# YOUR TASK
Can you lay out everything in the records below, from the line containing "scientific name: Pyrus calleryana" down to the line containing "scientific name: Artemisia vulgaris", both included, as a JSON list of strings with one string per line and blank lines left out?

***

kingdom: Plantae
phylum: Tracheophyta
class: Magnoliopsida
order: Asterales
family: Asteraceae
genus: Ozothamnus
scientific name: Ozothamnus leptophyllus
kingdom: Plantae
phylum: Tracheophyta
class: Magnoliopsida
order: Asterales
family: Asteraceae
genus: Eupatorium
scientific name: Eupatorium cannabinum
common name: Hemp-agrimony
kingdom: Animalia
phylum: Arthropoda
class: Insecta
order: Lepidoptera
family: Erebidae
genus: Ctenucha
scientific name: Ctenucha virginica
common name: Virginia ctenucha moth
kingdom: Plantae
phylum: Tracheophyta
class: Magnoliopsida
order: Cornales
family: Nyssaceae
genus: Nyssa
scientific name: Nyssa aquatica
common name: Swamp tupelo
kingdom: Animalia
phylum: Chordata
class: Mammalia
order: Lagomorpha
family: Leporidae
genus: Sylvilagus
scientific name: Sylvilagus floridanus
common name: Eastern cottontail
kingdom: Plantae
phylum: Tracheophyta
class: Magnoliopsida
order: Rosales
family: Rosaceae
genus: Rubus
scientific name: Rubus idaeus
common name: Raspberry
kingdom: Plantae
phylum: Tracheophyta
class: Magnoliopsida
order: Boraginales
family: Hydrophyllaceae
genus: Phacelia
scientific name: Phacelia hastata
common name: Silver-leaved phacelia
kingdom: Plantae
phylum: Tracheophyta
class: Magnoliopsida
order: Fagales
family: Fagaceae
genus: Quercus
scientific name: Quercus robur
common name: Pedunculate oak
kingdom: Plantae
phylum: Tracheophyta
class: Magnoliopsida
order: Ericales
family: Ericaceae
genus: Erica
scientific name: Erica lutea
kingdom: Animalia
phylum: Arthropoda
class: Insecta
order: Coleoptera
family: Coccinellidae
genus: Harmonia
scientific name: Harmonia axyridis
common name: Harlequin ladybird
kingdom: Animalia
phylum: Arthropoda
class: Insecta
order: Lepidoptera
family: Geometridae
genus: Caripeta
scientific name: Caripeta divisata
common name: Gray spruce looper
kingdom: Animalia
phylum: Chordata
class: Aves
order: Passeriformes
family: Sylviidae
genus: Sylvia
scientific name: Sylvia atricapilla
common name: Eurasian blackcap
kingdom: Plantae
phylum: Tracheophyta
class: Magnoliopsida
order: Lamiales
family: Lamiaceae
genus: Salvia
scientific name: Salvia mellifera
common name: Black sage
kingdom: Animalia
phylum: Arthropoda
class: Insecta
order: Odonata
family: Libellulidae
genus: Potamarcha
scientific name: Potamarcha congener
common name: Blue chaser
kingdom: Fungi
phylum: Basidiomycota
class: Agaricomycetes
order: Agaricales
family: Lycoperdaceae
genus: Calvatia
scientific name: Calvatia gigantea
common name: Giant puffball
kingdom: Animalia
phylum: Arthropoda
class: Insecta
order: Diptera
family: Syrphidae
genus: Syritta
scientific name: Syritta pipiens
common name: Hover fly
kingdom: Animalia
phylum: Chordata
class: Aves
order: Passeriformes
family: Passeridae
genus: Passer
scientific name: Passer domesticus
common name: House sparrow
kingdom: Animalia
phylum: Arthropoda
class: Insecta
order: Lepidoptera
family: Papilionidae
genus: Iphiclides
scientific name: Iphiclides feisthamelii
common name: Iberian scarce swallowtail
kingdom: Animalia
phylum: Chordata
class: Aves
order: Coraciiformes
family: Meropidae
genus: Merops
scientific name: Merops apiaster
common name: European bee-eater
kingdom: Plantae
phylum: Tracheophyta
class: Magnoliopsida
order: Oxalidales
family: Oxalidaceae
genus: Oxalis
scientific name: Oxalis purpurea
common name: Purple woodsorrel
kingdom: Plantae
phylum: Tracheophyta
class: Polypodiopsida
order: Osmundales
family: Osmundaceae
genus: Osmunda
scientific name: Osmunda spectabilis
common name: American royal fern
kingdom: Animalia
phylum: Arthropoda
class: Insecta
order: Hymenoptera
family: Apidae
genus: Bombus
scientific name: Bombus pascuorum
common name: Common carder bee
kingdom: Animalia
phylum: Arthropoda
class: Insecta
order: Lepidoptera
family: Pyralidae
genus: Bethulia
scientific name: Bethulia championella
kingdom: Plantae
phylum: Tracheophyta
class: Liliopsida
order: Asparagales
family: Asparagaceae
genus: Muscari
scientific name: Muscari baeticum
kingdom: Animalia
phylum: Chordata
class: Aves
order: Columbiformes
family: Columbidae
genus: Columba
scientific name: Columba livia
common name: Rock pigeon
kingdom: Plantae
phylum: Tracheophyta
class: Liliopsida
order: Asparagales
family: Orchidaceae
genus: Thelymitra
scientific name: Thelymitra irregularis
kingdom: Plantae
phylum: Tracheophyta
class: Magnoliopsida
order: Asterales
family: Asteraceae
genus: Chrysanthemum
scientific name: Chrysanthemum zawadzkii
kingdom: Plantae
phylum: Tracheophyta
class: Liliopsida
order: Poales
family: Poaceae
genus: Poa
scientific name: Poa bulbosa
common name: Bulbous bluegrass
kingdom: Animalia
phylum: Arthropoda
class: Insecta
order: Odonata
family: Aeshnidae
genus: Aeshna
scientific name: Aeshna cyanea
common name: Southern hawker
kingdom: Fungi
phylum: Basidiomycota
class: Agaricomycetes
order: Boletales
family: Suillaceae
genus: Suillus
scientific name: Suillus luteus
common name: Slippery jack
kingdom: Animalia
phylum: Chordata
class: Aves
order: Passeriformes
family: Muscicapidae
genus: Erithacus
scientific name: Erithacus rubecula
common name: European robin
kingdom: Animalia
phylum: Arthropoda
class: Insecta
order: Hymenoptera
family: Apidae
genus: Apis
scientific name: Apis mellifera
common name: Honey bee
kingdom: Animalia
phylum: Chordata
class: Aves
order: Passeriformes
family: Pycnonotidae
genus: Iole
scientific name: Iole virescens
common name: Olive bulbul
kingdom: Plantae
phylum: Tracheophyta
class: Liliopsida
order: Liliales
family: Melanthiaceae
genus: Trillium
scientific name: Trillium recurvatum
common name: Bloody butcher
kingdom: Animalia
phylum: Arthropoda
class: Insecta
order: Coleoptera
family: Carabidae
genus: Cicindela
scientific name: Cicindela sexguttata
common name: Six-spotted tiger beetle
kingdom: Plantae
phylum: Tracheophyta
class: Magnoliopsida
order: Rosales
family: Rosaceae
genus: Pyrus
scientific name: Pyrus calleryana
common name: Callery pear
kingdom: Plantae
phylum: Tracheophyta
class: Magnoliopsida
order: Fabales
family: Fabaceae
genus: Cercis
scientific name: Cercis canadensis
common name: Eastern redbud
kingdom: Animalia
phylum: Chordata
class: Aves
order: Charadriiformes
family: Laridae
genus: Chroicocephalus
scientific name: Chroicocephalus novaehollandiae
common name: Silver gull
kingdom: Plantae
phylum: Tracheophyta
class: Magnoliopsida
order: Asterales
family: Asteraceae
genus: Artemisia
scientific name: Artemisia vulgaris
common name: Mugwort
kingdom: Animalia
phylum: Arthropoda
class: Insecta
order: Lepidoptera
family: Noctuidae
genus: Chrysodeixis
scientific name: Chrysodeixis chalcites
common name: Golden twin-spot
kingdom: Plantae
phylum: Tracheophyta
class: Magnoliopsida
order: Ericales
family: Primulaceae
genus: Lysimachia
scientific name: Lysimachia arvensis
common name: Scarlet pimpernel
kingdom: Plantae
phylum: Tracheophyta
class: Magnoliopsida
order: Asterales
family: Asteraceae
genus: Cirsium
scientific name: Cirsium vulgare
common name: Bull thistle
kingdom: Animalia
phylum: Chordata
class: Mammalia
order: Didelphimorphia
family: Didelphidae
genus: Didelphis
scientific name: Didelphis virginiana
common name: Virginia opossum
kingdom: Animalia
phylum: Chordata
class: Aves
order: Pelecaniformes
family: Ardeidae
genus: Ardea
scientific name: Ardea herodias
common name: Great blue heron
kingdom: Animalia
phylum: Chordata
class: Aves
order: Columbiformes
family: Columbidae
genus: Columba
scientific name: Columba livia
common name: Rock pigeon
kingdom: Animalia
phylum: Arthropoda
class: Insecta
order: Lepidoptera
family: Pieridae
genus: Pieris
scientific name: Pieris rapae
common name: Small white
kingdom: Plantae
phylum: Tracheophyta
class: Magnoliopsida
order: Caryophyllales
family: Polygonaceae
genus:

***

# TASK SOLUTION
[
  "scientific name: Pyrus calleryana",
  "common name: Callery pear",
  "kingdom: Plantae",
  "phylum: Tracheophyta",
  "class: Magnoliopsida",
  "order: Fabales",
  "family: Fabaceae",
  "genus: Cercis",
  "scientific name: Cercis canadensis",
  "common name: Eastern redbud",
  "kingdom: Animalia",
  "phylum: Chordata",
  "class: Aves",
  "order: Charadriiformes",
  "family: Laridae",
  "genus: Chroicocephalus",
  "scientific name: Chroicocephalus novaehollandiae",
  "common name: Silver gull",
  "kingdom: Plantae",
  "phylum: Tracheophyta",
  "class: Magnoliopsida",
  "order: Asterales",
  "family: Asteraceae",
  "genus: Artemisia",
  "scientific name: Artemisia vulgaris"
]